Il lato oscuro dei social. Il film choc sugli spazzini del web

Il lato oscuro dei social. Il film choc sugli spazzini del web

Delete, delete, delete, ignore, ignore, delete, delete…

Per rimanere fedeli a una delle mission che questo blog si propone – parlare di cose che scuotono le coscienze nel mondo del teatro e dell’arte in generale – oggi vorrei sottoporvi uno degli ultimi contenuti – stavolta attingendo dal grande schermo – che mi ha letteralmente sconvolto, ma che purtroppo non ha avuto sufficiente risalto. Sono andato a vedere per voi Quello che i social non dicono – The Cleaners, documentario dei registi tedeschi Hans Block e Moritz Riesewick presentato al Sundance Film Festival 2018 e uscito al cinema in Italia dal 14 al 17 aprile. Si parla dei content moderators, le persone che, alla stregua di moderni censori, decidono se e quando i contenuti che postiamo sui social sono appropriati alle policy delle rispettive piattaforme. A seguito del caso Cambridge Analytica e delle recenti intenzioni di Zuckerberg di imprimere un cambio di rotta a Facebook – preferendo contenuti volatili e più privati e “alleggerendo” il News feed”, – mi sembrava interessante approfondire la questione.
********************
> **CONSEGNE**
1. Traduci in inglese questa frase del brano sul documentario The Cleaners: "Si parla dei content moderators, le persone che, alla stregua di moderni censori, decidono se e quando i contenuti che postiamo sui social sono appropriati alle policy delle rispettive piattaforme."
2. Secondo il brano sul documentario The Cleaners, chi sono i registi del film?
3. Scrivi il seguito del brano sul documentario The Cleaners, ripartendo dopo la sua ultima frase.
********************
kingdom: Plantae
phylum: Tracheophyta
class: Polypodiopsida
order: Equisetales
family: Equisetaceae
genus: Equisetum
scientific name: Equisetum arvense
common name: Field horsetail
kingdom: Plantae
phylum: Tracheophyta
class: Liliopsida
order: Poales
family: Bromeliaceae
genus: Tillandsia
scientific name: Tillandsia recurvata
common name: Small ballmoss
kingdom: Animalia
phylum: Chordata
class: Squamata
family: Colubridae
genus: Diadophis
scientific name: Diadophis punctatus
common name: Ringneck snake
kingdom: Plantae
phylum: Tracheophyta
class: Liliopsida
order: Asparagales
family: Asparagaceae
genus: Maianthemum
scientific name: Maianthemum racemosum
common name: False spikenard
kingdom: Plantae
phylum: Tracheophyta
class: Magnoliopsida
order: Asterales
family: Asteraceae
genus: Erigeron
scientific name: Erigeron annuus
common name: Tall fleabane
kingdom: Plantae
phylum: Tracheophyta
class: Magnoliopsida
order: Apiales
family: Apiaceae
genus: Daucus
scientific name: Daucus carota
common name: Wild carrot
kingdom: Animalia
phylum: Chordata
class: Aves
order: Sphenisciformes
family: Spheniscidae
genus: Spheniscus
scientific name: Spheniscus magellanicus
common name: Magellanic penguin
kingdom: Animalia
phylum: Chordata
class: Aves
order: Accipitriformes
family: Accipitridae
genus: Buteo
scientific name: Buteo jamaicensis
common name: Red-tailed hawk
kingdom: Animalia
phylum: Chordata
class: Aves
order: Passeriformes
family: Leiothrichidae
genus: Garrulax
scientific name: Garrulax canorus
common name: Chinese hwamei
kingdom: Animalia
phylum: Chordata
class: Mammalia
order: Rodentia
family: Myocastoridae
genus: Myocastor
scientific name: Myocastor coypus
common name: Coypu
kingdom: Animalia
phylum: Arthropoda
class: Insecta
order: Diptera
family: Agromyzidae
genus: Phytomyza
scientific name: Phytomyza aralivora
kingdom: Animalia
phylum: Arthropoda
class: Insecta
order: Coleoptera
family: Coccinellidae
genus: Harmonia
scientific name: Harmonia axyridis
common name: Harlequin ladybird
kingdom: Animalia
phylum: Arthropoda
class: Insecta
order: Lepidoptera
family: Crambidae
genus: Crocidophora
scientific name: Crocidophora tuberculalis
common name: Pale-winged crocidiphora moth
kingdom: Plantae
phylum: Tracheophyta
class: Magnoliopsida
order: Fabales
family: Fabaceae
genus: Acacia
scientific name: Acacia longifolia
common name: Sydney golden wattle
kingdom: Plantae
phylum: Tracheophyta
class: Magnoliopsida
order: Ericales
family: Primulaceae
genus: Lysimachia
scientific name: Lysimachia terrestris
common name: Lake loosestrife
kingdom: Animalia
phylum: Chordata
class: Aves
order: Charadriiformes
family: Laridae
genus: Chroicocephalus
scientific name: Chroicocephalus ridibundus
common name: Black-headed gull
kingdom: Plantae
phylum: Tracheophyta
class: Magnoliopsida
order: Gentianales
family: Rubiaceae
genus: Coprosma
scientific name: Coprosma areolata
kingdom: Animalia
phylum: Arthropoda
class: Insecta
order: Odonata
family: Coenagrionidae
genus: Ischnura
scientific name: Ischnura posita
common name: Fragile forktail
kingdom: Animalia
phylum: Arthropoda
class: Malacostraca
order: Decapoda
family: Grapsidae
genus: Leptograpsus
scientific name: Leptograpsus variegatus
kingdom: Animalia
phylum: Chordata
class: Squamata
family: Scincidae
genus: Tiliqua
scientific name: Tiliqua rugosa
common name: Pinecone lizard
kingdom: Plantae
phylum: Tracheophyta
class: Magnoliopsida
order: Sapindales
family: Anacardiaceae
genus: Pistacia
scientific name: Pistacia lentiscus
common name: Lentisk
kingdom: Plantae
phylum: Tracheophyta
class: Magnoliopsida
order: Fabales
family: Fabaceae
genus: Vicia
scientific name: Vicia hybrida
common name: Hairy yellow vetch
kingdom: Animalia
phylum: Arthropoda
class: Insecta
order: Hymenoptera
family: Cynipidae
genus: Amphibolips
********************
> **RISPOSTE**
1. It is about content moderators, the people who, like modern censors, decide whether and when the content we post on social media complies with the policies of the respective platforms.

2. Hans Block e Moritz Riesewick, registi tedeschi.

3.
I Cleaners: moderatori di contenuti

Ci si aspetterebbe che il lavoro di filtraggio del materiale pubblicato sia unicamente appannaggio di algoritmi ad hoc, data la mole di dati da trattare, ma fin dall’inizio del film siamo catapultati negli uffici di impiegati apparentemente comuni e anonimi, sacerdoti di una moderna preghiera – delete, ignore – proferita davanti a uno schermo ancora più banale. Si scopre che abbiamo di fronte dei content moderators, delle persone che, per 10 ore al giorno, devono visionare un flusso di 25mila immagini e video e decidere della loro permanenza in rete. Con un margine di errore di tre immagini al mese.

Apprendiamo che ci sono decine di migliaia di spazzini del web, e che quella di Manila, nelle Filippine, è l’unità più numerosa. Il film raccoglie proprio le testimonianze di alcuni operai filippini.

Chi sono i Cleaners: profili tipo

La libertà incondizionata che sembriamo esperire sui social, è in realtà necessariamente di facciata. Una piattaforma come Facebook, inglobando la più grande popolazione al mondo rispetto a qualsiasi stato, come stato si comporta, esigendo e attuando un controllo pervasivo e capillare sui propri utenti.

In quest’ottica, i Cleaners sono l’estrema propaggine. Mentre Zuckerberg pronuncia i suoi speech illuminati, e le alte sfere di Google, Youtube e Twitter sono impegnate a rendere conto ai Membri del Congresso in sede processuale nell’ambito delle Russia & 2016 elections investigations, a Manila gli operatori ecologici della rete passano in rassegna decapitazioni, mutilazioni, esecuzioni, abusi sui minori. Gli stacchi della camera sono salvifici, e danno prova di quanto sia terribile reggere il fardello di questo stillicidio quotidiano. Quando intervistati, lo sguardo dei Cleaners è perso nel vuoto, spento, come se i pigmenti dell’iride fossero ormai sostituiti dalla stessa luce blu e fredda degli schermi che ogni giorno si riflettono nelle loro pupille.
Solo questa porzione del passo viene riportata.